TÂCHE.
Reproduisez à l'identique le passage du texte présenté ci-dessous qui commence par « Il y’a de longs » et se termine par « fictionnel de toujours. ».
---------- TEXTE PRÉSENTÉ
Ghost in the machine : Exit le fantôme de Philippe Roth

Il y’a de longs mois de cela je ruminais quelque part par là à propos d’un brillant auteur américain vieillissant traitant de la vieillesse avec une pénible désinvolture de pétomane. (http://ranatoad.blogspot.com/2009/04/that-joke-isnt-funny-anymore-une.html) Dans la même lignée (celle des brillants auteurs américains vieillissant), Philippe Roth se livre au même exercice avec nettement plus de brio au travers d’Exit le fantôme, sorte de pseudo-testament littéraire de Nathan Zuckerman, son double fictionnel de toujours.
--------------------
---------- DONNÉES FOURNIES
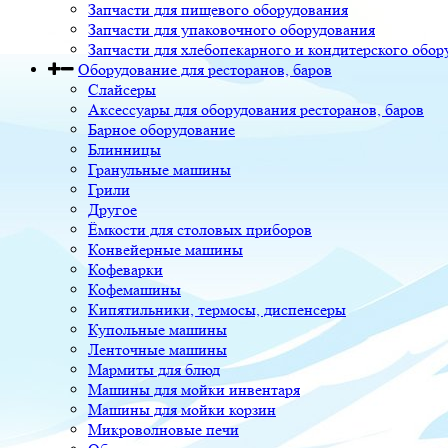
Запчасти для пищевого оборудования
Запчасти для упаковочного оборудования
Запчасти для хлебопекарного и кондитерского обор
Оборудование для ресторанов, баров
Слайсеры
Аксессуары для оборудования ресторанов, баров
Барное оборудование
Блинницы
Гранульные машины
Грили
Другое
Ёмкости для столовых приборов
Конвейерные машины
Кофеварки
Кофемашины
Кипятильники, термосы, диспенсеры
Купольные машины
Ленточные машины
Мармиты для блюд
Машины для мойки инвентаря
Машины для мойки корзин
Микроволновые печи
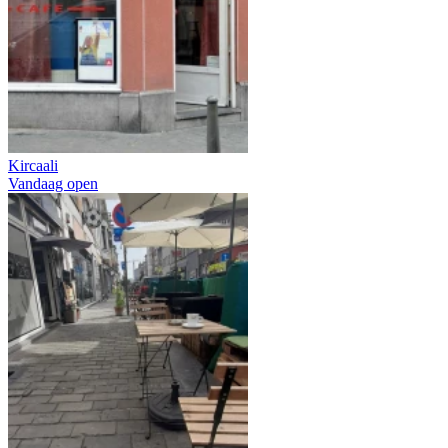
Kircaali
Vandaag open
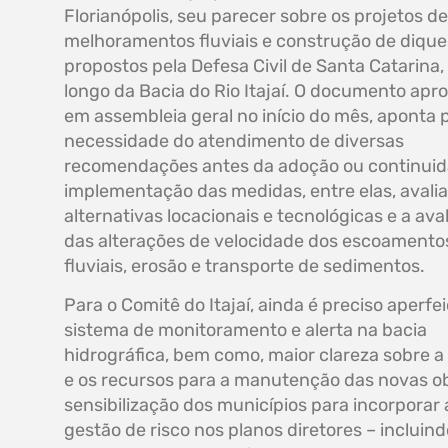
Florianópolis, seu parecer sobre os projetos de
melhoramentos fluviais e construção de dique
propostos pela Defesa Civil de Santa Catarina,
longo da Bacia do Rio Itajaí. O documento apr
em assembleia geral no início do mês, aponta 
necessidade do atendimento de diversas
recomendações antes da adoção ou continui
implementação das medidas, entre elas, avali
alternativas locacionais e tecnológicas e a ava
das alterações de velocidade dos escoamento
fluviais, erosão e transporte de sedimentos.
Para o Comitê do Itajaí, ainda é preciso aperfe
sistema de monitoramento e alerta na bacia
hidrográfica, bem como, maior clareza sobre a
e os recursos para a manutenção das novas ob
sensibilização dos municípios para incorporar 
gestão de risco nos planos diretores – incluind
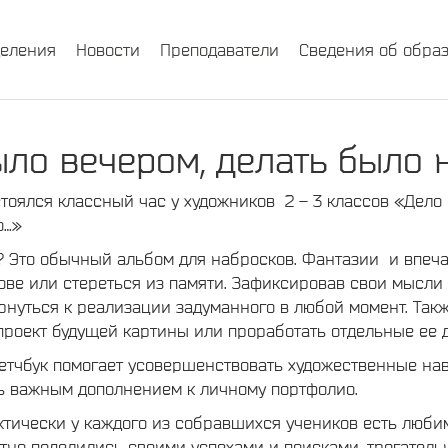
деления
Новости
Преподаватели
Сведения об обра
ло вечером, делать было 
стоялся классный час у художников 2 – 3 классов «Дело
о…»
к? Это обычный альбом для набросков. Фантазии и впеча
лове или стереться из памяти. Зафиксировав свои мысли
рнуться к реализации задуманного в любой момент. Также
проект будущей картины или проработать отдельные ее д
етчбук помогает усовершенствовать художественные нав
ь важным дополнением к личному портфолио.
актически у каждого из собравшихся учеников есть люб
отно поделились своими успехами и поисками, трогател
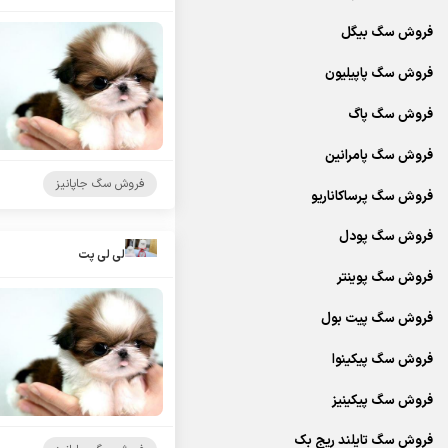
فروش سگ بیگل
فروش سگ پاپیلیون
فروش سگ پاگ
فروش سگ پامرانین
فروش سگ جاپانیز
فروش سگ پرساکاناریو
فروش سگ پودل
لی لی پت
فروش سگ پوینتر
فروش سگ پیت بول
فروش سگ پیکینوا
فروش سگ پیکینیز
فروش سگ تایلند ریج بک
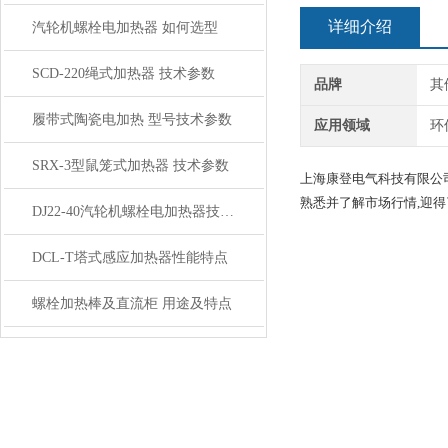
详细介绍
汽轮机螺栓电加热器 如何选型
SCD-220绳式加热器 技术参数
品牌
其
履带式陶瓷电加热 型号技术参数
应用领域
环
SRX-3型鼠笼式加热器 技术参数
上海康登电气科技有限公
熟悉并了解市场行情,迎得
DJ22-40汽轮机螺栓电加热器技术参数
DCL-T塔式感应加热器性能特点
螺栓加热棒及直流柜 用途及特点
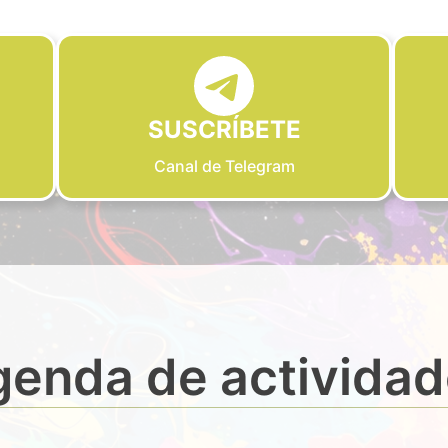
SUSCRÍBETE
Canal de Telegram
enda de activida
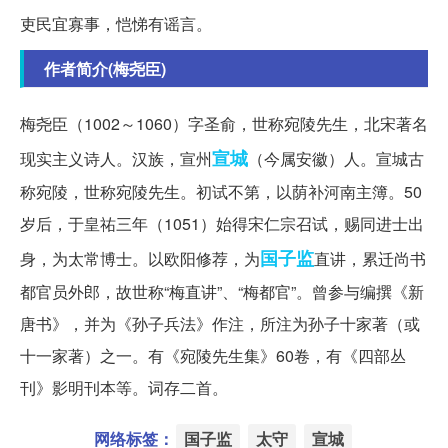
吏民宜寡事，恺悌有谣言。
作者简介(梅尧臣)
梅尧臣（1002～1060）字圣俞，世称宛陵先生，北宋著名
宣城
现实主义诗人。汉族，宣州
（今属安徽）人。宣城古
称宛陵，世称宛陵先生。初试不第，以荫补河南主簿。50
岁后，于皇祐三年（1051）始得宋仁宗召试，赐同进士出
国子监
身，为太常博士。以欧阳修荐，为
直讲，累迁尚书
都官员外郎，故世称“梅直讲”、“梅都官”。曾参与编撰《新
唐书》，并为《孙子兵法》作注，所注为孙子十家著（或
十一家著）之一。有《宛陵先生集》60卷，有《四部丛
刊》影明刊本等。词存二首。
网络标签：
国子监
太守
宣城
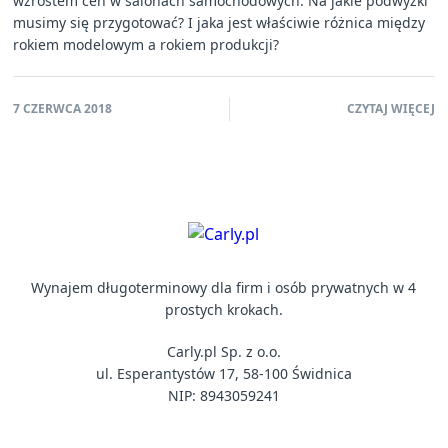
wzrostem cen w salonach samochodowych. Na jakie podwyżki
musimy się przygotować? I jaka jest właściwie różnica między
rokiem modelowym a rokiem produkcji?
7 CZERWCA 2018
CZYTAJ WIĘCEJ
Wynajem długoterminowy dla firm i osób prywatnych w 4
prostych krokach.
Carly.pl Sp. z o.o.
ul. Esperantystów 17, 58-100 Świdnica
NIP: 8943059241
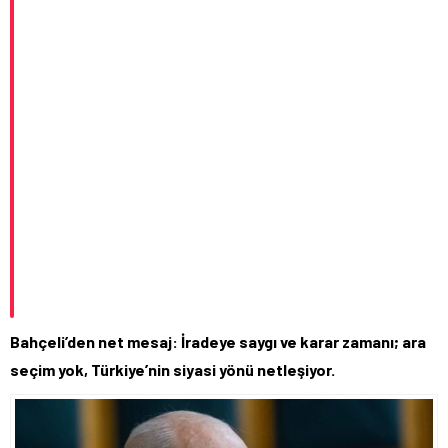
Bahçeli’den net mesaj: İradeye saygı ve karar zamanı; ara
seçim yok, Türkiye’nin siyasi yönü netleşiyor.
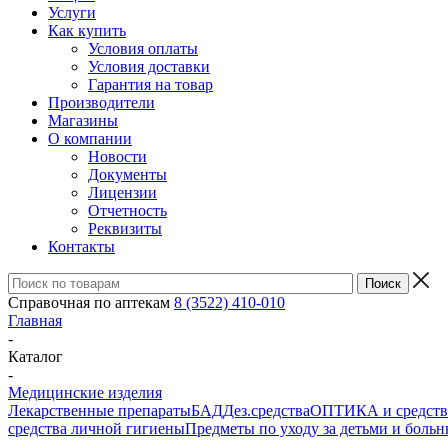
Услуги
Как купить
Условия оплаты
Условия доставки
Гарантия на товар
Производители
Магазины
О компании
Новости
Документы
Лицензии
Отчетность
Реквизиты
Контакты
Справочная по аптекам
8 (3522) 410-010
Главная
-
Каталог
-
Медицинские изделия
Лекарственные препараты
БАД
Дез.средства
ОПТИКА и средства
средства личной гигиены
Предметы по уходу за детьми и боль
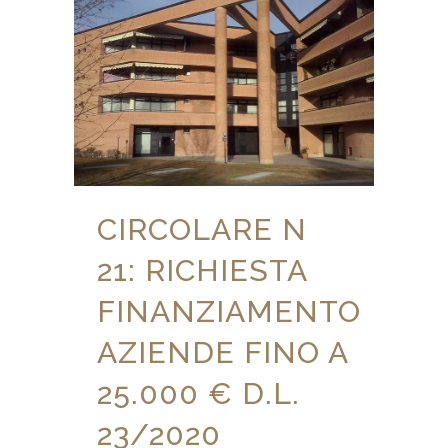
CIRCOLARE N
21: RICHIESTA
FINANZIAMENTO
AZIENDE FINO A
25.000 € D.L.
23/2020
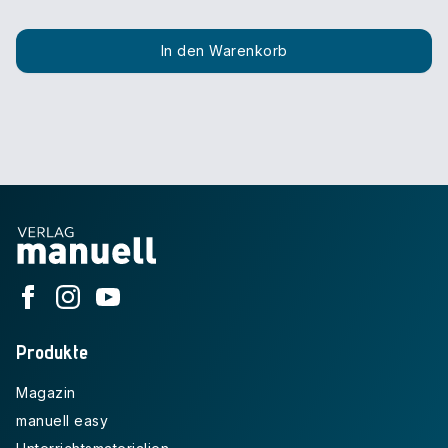
In den Warenkorb
Produkte
Magazin
manuell easy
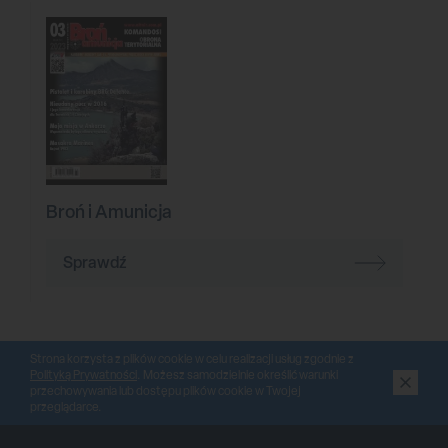
Broń i Amunicja
Sprawdź
Strona korzysta z plików cookie w celu realizacji usług zgodnie z
Polityką Prywatności
. Możesz samodzielnie określić warunki
przechowywania lub dostępu plików cookie w Twojej
przeglądarce.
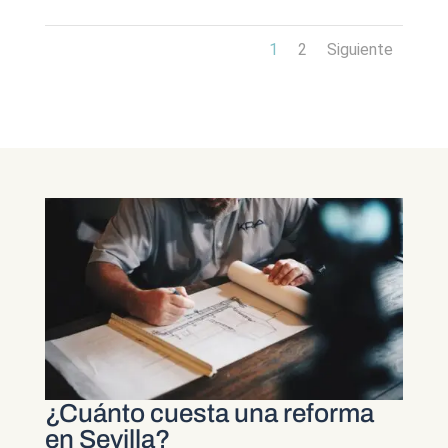
1
2
Siguiente
¿Cuánto cuesta una reforma
en Sevilla?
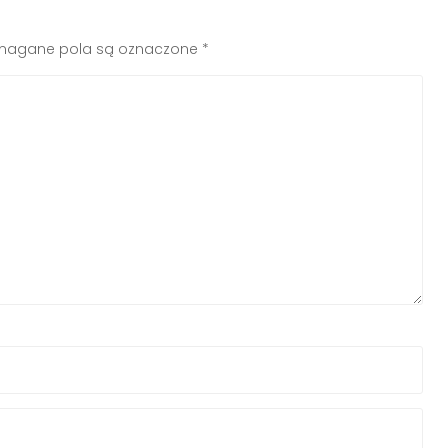
agane pola są oznaczone
*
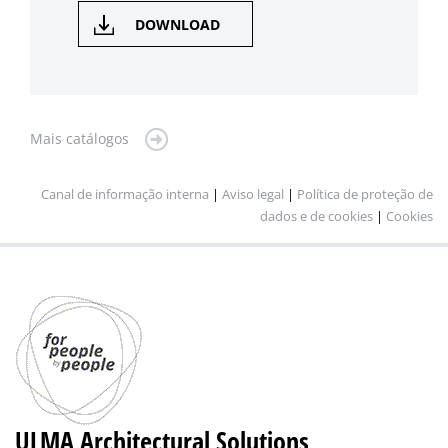
DOWNLOAD
Mais catálogos
Canal de informação interna
|
Aviso legal
|
Política de proteção de
dados e de cookies
|
Cookies
ULMA Architectural Solutions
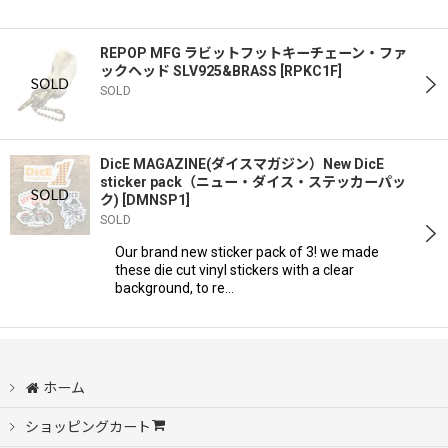
REPOP MFG ラビットフットキーチェーン・ファ
ックヘッド SLV925&BRASS
[
RPKC1F
]
SOLD
DicE MAGAZINE(ダイスマガジン）New DicE
sticker pack（ニュー・ダイス・ステッカーパッ
ク)
[
DMNSP1
]
SOLD
Our brand new sticker pack of 3! we made
these die cut vinyl stickers with a clear
background, to re…
ホーム
ショッピングカート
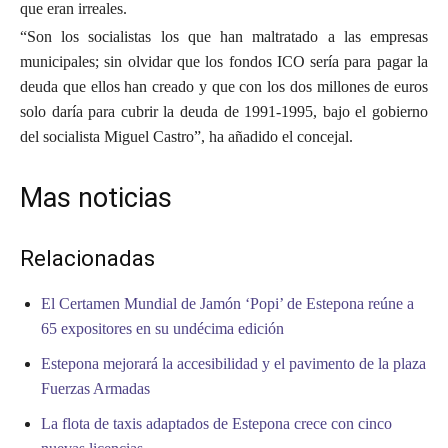
que eran irreales.
“Son los socialistas los que han maltratado a las empresas
municipales; sin olvidar que los fondos ICO sería para pagar la
deuda que ellos han creado y que con los dos millones de euros
solo daría para cubrir la deuda de 1991-1995, bajo el gobierno
del socialista Miguel Castro”, ha añadido el concejal.
Mas noticias
Relacionadas
El Certamen Mundial de Jamón ‘Popi’ de Estepona reúne a
65 expositores en su undécima edición
Estepona mejorará la accesibilidad y el pavimento de la plaza
Fuerzas Armadas
La flota de taxis adaptados de Estepona crece con cinco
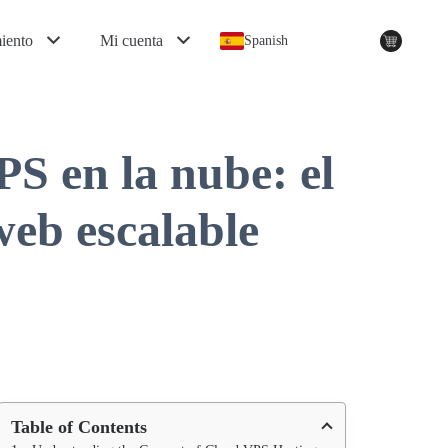
miento
Mi cuenta
Spanish
S en la nube: el
web escalable
Table of Contents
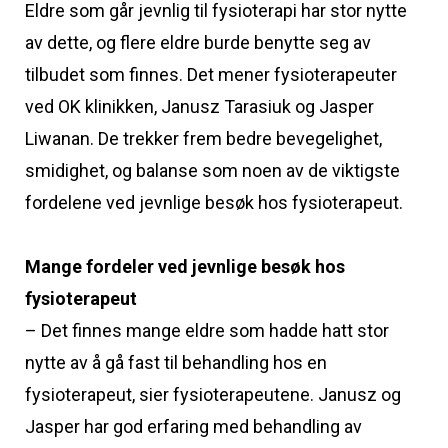
Eldre som går jevnlig til fysioterapi har stor nytte
av dette, og flere eldre burde benytte seg av
tilbudet som finnes. Det mener fysioterapeuter
ved OK klinikken, Janusz Tarasiuk og Jasper
Liwanan. De trekker frem bedre bevegelighet,
smidighet, og balanse som noen av de viktigste
fordelene ved jevnlige besøk hos fysioterapeut.
Mange fordeler ved jevnlige besøk hos
fysioterapeut
– Det finnes mange eldre som hadde hatt stor
nytte av å gå fast til behandling hos en
fysioterapeut, sier fysioterapeutene. Janusz og
Jasper har god erfaring med behandling av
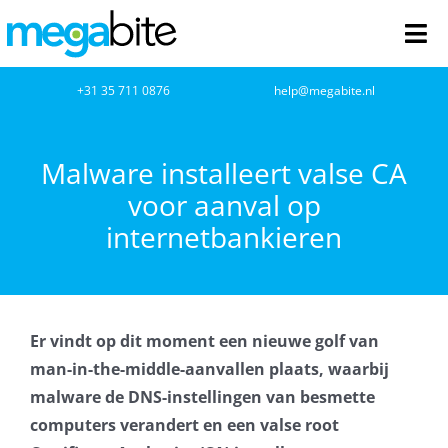
Ga
naar
Tog
inhoud
Nav
home
+31 35 711 0876
help@megabite.nl
Webdesign
Malware installeert valse CA
voor aanval op
Netwerkbeheer
internetbankieren
Webhosting
Cloud Computing
Er vindt op dit moment een nieuwe golf van
VOIP
man-in-the-middle-aanvallen plaats, waarbij
malware de DNS-instellingen van besmette
Microsoft NCE
computers verandert en een valse root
--------------------
RÉPONSE RÉDIGÉE.
Il y’a de longs mois de cela je ruminais quelque part par là à propos d’un brillant auteur américain vieillissant traitant de la vieillesse avec une pénible désinvolture de pétomane. (http://ranatoad.blogspot.com/2009/04/that-joke-isnt-funny-anymore-une.html) Dans la même lignée (celle des brillants auteurs américains vieillissant), Philippe Roth se livre au même exercice avec nettement plus de brio au travers d’Exit le fantôme, sorte de pseudo-testament littéraire de Nathan Zuckerman, son double fictionnel de toujours.